> TEXTE PRÉSENTÉ:
____________
Le trait peut sembler un peu forcé ; mais de trait, il sera fortement question : de celui qu’un crayon trace dès le superbe générique, à ces émotions trop vives pour trouver la voix des mots, c’est par le dessin et les mondes imaginaires que devront se régler les soubresauts violents de l’inconscient.
Le monstre annonce trois histoires à raconter : la dernière devra être à la charge de l’enfant, et ce sera la vérité.
Les deux premières, en alternance avec l’évolution de Connor dans son réel misérabiliste, sont l’occasion d’un recours à une animation à base d’aquarelles assez somptueuses, qui nous prouvent qu’on peut recourir à la CGI sans avoir l’obligation de faire dans la laideur. Mais les récits surprennent aussi par leur fond, et la complexité de leurs dénouements : fustigés par l’enfant qui n’y voit pas la stabilité morale habituelle, ils perdent leur capacité à structurer et catégoriser les notions du bien et du mal. Cette évolution et la lente infusion qu’elle va avoir sur le réel permettront au jeune garçon d’affronter sa réalité.
____________
(Données extraites d'une collection)
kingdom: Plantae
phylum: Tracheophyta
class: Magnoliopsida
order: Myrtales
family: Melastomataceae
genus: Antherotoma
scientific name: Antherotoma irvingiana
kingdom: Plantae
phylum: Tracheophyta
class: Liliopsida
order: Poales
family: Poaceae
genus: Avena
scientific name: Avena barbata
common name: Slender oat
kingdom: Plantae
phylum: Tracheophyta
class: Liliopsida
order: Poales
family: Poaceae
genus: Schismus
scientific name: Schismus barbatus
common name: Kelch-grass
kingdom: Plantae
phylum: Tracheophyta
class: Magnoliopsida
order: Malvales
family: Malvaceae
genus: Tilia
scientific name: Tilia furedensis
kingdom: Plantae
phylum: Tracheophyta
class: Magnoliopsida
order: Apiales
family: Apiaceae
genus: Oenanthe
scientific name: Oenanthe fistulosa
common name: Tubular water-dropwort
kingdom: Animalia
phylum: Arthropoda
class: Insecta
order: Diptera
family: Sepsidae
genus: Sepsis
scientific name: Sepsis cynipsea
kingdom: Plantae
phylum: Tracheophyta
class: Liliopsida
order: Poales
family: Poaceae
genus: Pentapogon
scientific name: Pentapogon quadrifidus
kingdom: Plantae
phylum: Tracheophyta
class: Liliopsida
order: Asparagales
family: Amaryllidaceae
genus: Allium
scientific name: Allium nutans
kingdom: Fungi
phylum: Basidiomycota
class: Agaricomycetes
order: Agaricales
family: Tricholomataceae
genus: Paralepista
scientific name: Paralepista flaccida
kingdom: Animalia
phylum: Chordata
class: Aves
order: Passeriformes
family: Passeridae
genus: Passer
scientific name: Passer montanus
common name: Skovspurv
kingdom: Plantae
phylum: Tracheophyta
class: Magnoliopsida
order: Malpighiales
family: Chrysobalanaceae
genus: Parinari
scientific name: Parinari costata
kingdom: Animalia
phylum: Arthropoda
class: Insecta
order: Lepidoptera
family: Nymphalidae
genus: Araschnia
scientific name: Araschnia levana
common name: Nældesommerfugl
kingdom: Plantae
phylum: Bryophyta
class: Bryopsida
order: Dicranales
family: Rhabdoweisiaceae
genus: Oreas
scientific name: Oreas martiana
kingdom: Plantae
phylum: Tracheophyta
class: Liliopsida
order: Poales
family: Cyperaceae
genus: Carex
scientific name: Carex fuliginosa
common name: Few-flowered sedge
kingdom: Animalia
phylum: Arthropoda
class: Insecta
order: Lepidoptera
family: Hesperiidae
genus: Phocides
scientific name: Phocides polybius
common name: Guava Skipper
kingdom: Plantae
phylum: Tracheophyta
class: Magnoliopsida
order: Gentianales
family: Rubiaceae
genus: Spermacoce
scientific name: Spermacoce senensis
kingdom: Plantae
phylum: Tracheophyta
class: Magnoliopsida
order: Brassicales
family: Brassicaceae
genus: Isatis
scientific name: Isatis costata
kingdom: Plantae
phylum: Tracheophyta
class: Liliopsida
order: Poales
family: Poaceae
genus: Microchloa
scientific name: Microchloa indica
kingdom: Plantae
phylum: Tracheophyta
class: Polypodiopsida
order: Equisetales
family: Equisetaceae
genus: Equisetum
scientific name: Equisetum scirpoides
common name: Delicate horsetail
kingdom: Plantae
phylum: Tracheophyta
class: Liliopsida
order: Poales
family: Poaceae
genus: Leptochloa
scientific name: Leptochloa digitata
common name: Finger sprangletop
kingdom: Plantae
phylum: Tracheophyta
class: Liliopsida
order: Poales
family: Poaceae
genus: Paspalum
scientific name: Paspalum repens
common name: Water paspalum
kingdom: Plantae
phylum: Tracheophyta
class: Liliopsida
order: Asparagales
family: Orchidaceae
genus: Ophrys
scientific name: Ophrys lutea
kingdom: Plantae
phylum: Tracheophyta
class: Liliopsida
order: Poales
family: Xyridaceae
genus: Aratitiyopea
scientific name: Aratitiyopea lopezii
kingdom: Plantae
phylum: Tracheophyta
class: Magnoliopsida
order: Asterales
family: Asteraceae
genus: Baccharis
____________
> ACTIONS À MENER:
1) Pour chacune des affirmations suivantes, indiquez si elle concorde avec la critique sur Connor et le monstre, en répondant par oui ou par non et en citant à l'identique les mots décisifs du texte : (a) le monstre annonce trois histoires, dont l'enfant devra raconter la dernière ; (b) les deux premières histoires sont animées en pâte à modeler ; (c) l'enfant apprécie la stabilité morale des récits.
2) Poursuivez la critique sur Connor et le monstre à partir de sa dernière phrase.

> RÉPONSES:
1)
(a) Oui : « la dernière devra être à la charge de l’enfant ».
(b) Non : « une animation à base d’aquarelles assez somptueuses ».
(c) Non : « fustigés par l’enfant qui n’y voit pas la stabilité morale habituelle ».

2)
Car il s’agit avant tout d’explorer sa part d’ombre : le monstre assume ainsi, comme de bien entendu, la violence et la colère qui sommeillent dans cet être trop vite blessé par la vie. Mais, bien loin de la revanche cathartique et fictionnelle (mon copain l’arbre va tout détruire et je gagnerai enfin le respect des autres) attendue, c’est toujours, in fine, pour assumer ce que la violence exprime réellement : un sentiment de culpabilité, des aveux informulés, et une spirale masochiste à la recherche d’un châtiment.


Dans cette optique, le contrepoint entre les actions de l’enfant et la réaction des adultes, (parmi lesquels Geraldine Chaplin, qui semble subrepticement apporter la noirceur du très grand film sur l’enfance qu’est Cria Cuervos) qui s’obstinent à ne point le punir, entretient une ambivalence tout à fait originale : le conte n’a pas pour vocation de clarifier les choses, mais bien d’ouvrir le rideau sur ce que nous sommes, à savoir des êtres complexes, capables de désirs noirs et d’égoïsme a priori en tout point condamnable.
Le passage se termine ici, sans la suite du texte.